EXERCISE OBJECTIVE | If a line of the records holds the word "plus", copy it out.

(Stored items from a collection)
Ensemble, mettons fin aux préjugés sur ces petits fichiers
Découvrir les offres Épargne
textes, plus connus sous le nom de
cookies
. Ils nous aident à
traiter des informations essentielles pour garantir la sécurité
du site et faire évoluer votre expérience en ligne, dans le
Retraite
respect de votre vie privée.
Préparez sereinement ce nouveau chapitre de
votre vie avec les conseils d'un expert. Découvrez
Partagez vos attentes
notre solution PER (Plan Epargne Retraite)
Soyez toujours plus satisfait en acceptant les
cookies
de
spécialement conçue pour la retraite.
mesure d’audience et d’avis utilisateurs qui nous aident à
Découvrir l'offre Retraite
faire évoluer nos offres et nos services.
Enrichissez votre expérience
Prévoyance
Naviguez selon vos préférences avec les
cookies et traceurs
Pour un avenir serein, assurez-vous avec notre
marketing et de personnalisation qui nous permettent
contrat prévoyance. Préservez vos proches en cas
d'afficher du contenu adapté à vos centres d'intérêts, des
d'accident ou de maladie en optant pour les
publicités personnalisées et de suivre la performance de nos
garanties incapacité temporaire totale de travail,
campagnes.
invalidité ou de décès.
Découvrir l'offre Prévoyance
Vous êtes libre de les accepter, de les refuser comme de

* * *

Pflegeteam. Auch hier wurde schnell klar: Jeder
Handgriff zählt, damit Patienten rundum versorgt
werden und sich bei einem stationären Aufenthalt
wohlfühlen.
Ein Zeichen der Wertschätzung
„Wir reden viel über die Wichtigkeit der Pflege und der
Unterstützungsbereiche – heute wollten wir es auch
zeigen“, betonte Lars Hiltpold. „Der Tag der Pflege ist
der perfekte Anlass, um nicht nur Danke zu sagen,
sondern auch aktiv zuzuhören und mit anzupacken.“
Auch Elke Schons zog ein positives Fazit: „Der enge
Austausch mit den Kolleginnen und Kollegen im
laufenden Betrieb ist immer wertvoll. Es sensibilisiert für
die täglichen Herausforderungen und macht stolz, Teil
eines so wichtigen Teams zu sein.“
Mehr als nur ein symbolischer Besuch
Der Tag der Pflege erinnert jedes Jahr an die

--

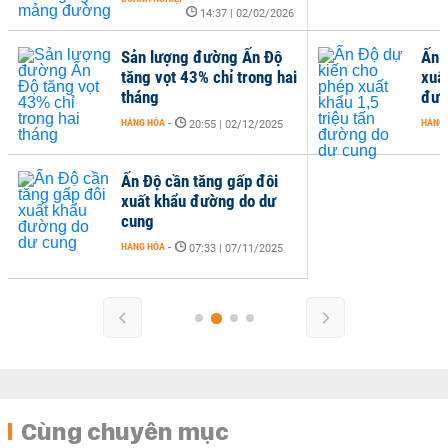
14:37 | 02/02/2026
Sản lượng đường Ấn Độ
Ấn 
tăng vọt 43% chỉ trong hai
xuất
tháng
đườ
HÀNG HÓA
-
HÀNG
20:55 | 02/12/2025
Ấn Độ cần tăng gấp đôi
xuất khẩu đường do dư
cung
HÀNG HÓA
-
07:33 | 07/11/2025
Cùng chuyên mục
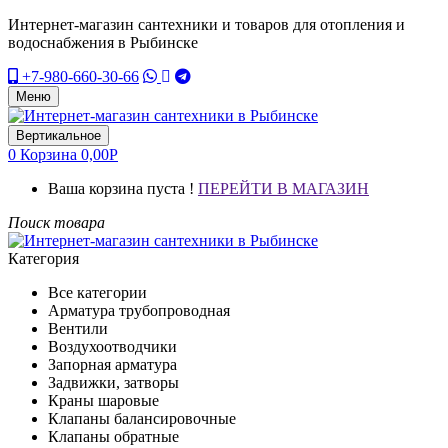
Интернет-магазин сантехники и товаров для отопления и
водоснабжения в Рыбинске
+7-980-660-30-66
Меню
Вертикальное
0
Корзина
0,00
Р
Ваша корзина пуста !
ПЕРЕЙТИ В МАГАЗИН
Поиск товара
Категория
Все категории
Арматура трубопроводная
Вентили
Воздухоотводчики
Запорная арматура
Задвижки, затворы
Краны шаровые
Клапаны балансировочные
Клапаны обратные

WORKED SOLUTION |
textes, plus connus sous le nom de
Soyez toujours plus satisfait en acceptant les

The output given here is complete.